**Your assignment**
Using the material below, count the lines that contain the word "pixels" and report the number only.

**Record set**
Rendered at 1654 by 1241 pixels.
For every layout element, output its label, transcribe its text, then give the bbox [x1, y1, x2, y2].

...

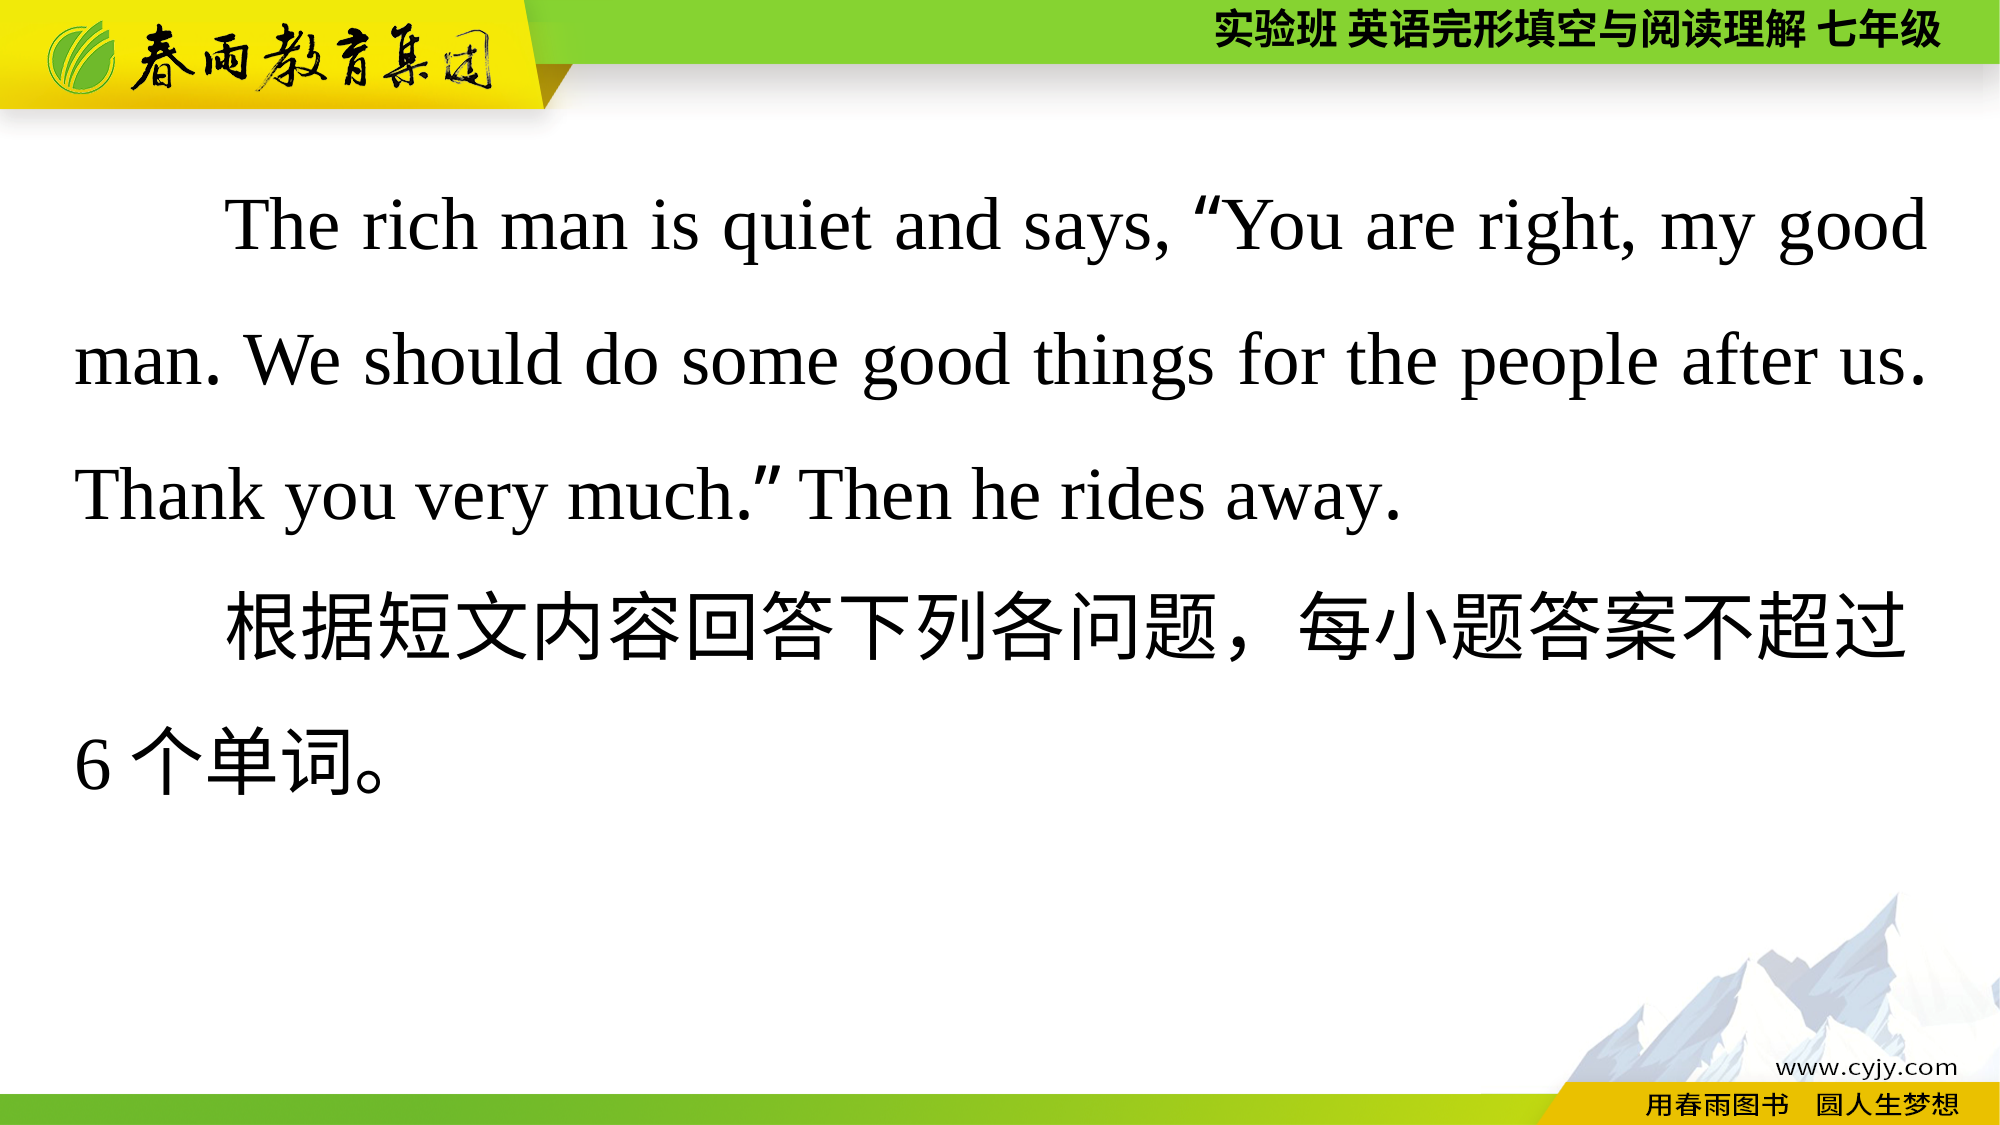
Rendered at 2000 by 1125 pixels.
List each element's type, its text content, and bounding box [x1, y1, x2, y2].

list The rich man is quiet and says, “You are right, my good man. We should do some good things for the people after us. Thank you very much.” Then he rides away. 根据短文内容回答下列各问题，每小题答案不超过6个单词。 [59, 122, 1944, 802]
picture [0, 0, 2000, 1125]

...

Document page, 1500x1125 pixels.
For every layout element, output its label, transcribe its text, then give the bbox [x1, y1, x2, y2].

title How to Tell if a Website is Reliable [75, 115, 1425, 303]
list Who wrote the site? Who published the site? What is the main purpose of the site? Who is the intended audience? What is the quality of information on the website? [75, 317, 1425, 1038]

**Response to this task**
3